[Source passage]

Yes. But there is very little bank data.

grounded_sage13:03:16

What is the natural way of doing things in datomic? Using the refs etc?

favila13:03:30

using refs

favila13:03:52

(I would normally assume a :customer/id was scoped to customers)

favila13:03:11

so :customer/address -> some entity with address attributes on it

favila13:03:25

:customer/bank -> some attribute with bank entities on it

favila13:03:43

at this point you have a single pull expression, because it can see all the joins

favila13:03:08

you need two steps:

grounded_sage13:03:19

This is kind of a dirty data CSV import. So I haven’t got much luxury in the naming of things. Was just assessing if datalog will help me with pre-processing. But it’s harder than I thought

favila13:03:20

[?c :customer/id ?id][?a :address/id ?id][?b :bank/id ?id] for those with banks

favila13:03:13

[?c :customer/id ?id][?a :address/id ?id](not [_ :bank/id ?id]) for those without

favila13:03:56

get-else isn’t good here because it can’t make use of a value index for :bank/id

grounded_sage13:03:20

So you would split it into 2 queries?

favila13:03:24

I would

favila13:03:00

You could unify to one query using or and a sentinel for the missing bank case, but you can’t pull off that sentinel

grounded_sage13:03:18

Thanks. I was trying to avoid that but I guess it requires stronger schema for that.

favila13:03:59

up to you if it’s worth augmenting your data

favila13:03:26

it’s easy to find the common values via query and build the tx you need to make the refs

favila13:03:01

[?c :customer/id ?id][?a :address/id ?id] -> [:db/add ?c :customer/address ?a] for example

grounded_sage13:03:29

The problem I have is that this is a CSV ETL job. Daily drops with millions of rows and 10's of columns. So doing these checks doesn’t seem that efficient.

grounded_sage13:03:35

Though I could be wrong….

[/Source passage]
[Dataset content]

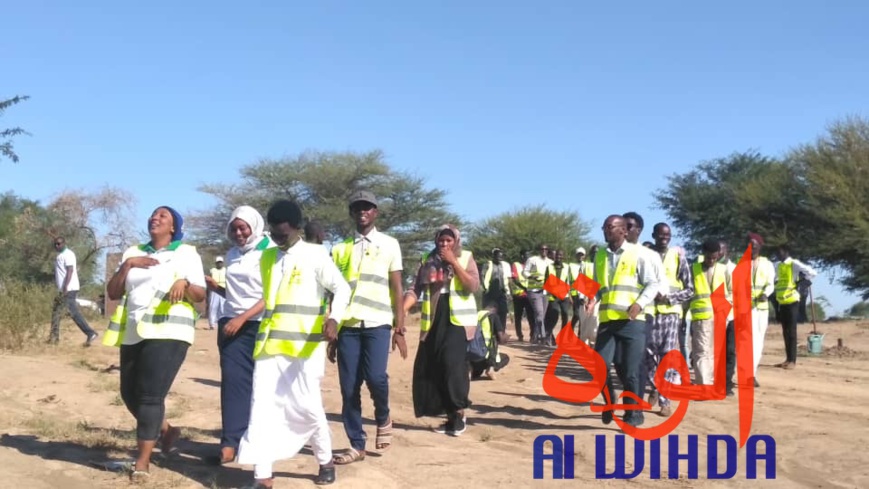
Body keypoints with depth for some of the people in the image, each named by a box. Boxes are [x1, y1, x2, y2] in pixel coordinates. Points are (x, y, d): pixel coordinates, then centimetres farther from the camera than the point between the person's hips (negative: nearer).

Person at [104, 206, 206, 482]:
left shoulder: (187, 253, 4)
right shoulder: (133, 252, 16)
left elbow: (200, 296, -2)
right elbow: (112, 293, 8)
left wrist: (185, 284, -23)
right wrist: (127, 265, -6)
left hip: (168, 332, -6)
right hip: (134, 333, 6)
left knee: (150, 394, -11)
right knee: (130, 393, 10)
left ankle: (143, 461, -4)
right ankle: (165, 429, 34)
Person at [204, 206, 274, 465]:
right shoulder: (231, 255, 14)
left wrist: (243, 318, -20)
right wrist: (215, 287, 1)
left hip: (260, 325, -5)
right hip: (231, 322, 5)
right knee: (233, 379, -4)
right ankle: (231, 441, -6)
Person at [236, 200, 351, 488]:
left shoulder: (315, 254, -2)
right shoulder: (266, 257, 14)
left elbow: (341, 288, -8)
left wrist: (333, 318, -25)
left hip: (305, 345, -5)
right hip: (270, 343, 5)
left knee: (307, 405, -2)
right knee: (263, 405, -3)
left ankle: (325, 461, 21)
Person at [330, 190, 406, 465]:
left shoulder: (389, 244, 7)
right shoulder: (340, 248, 12)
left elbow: (397, 288, 5)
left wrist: (399, 329, -1)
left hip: (377, 323, -2)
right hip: (348, 324, 2)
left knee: (375, 377, -18)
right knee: (349, 388, 0)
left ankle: (383, 419, 13)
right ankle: (356, 445, 12)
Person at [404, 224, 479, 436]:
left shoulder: (466, 258, 2)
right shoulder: (428, 262, 8)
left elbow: (473, 286, -12)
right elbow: (415, 290, 2)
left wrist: (454, 262, -14)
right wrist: (401, 310, -14)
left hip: (457, 320, -4)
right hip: (433, 321, 4)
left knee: (453, 363, -17)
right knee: (431, 368, 3)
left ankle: (459, 413, -4)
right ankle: (450, 415, 13)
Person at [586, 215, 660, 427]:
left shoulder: (637, 253, 0)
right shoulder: (600, 256, 14)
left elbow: (652, 284, 0)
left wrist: (639, 304, -16)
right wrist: (593, 299, -3)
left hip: (632, 321, -4)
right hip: (607, 320, 4)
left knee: (631, 371, -1)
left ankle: (634, 413, 16)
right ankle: (609, 402, 23)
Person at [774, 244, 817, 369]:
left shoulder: (794, 264, -8)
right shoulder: (778, 266, 14)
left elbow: (812, 272, -14)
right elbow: (776, 280, 27)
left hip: (791, 301, -7)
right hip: (782, 302, 7)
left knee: (791, 331, -4)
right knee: (785, 332, 10)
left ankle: (792, 361, -1)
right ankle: (788, 359, 16)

[/Dataset content]

--- Exercise requirements ---
(1) In the Datomic chat thread, what kind of job does grounded_sage say the data import is?
(2) In the Datomic chat thread, why does favila advise against using get-else for customers with and without banks?
(3) Resume the Datomic chat thread after its last message.

--- Outputs for the tasks ---
(1) A CSV ETL job, with daily drops of millions of rows and tens of columns.

(2) Favila says get-else isn't good here because it can't make use of a value index for :bank/id. He therefore suggests two separate queries instead: one for customers with banks and one for those without.

(3)
grounded_sage14:03:12

The CSV’s is pretty much always the same… with just a bit of new data.

favila14:03:31

I hate to say it, but sql might be a better fit, depending on what you do

grounded_sage14:03:53

I’m starting to believe it.

favila14:03:11

if you aren’t becoming the source of truth for what you ingest, and that stuff is stable-shaped already and you just want to make some joins, sql may be better

favila14:03:51

datomic shines with graph-shaped data you’re growing with (i.e. history of changes is important) and a primary datastore you add to incrementally with a live application

👍 4

favila14:03:22

it doesn’t do giant bulk imports well, and it can join by value but you miss out on a lot of graph-shaped niceties

favila14:03:02

meanwhile some sql engines can query csv directly, import csv with magical fast bulk importers, and are already used to joining by value

favila14:03:12

e.g. have you considered redshift or athena (for cloud things at huge scale)? I think they both work by sticking table-shaped files (e.g. csv) into s3 and then “just working”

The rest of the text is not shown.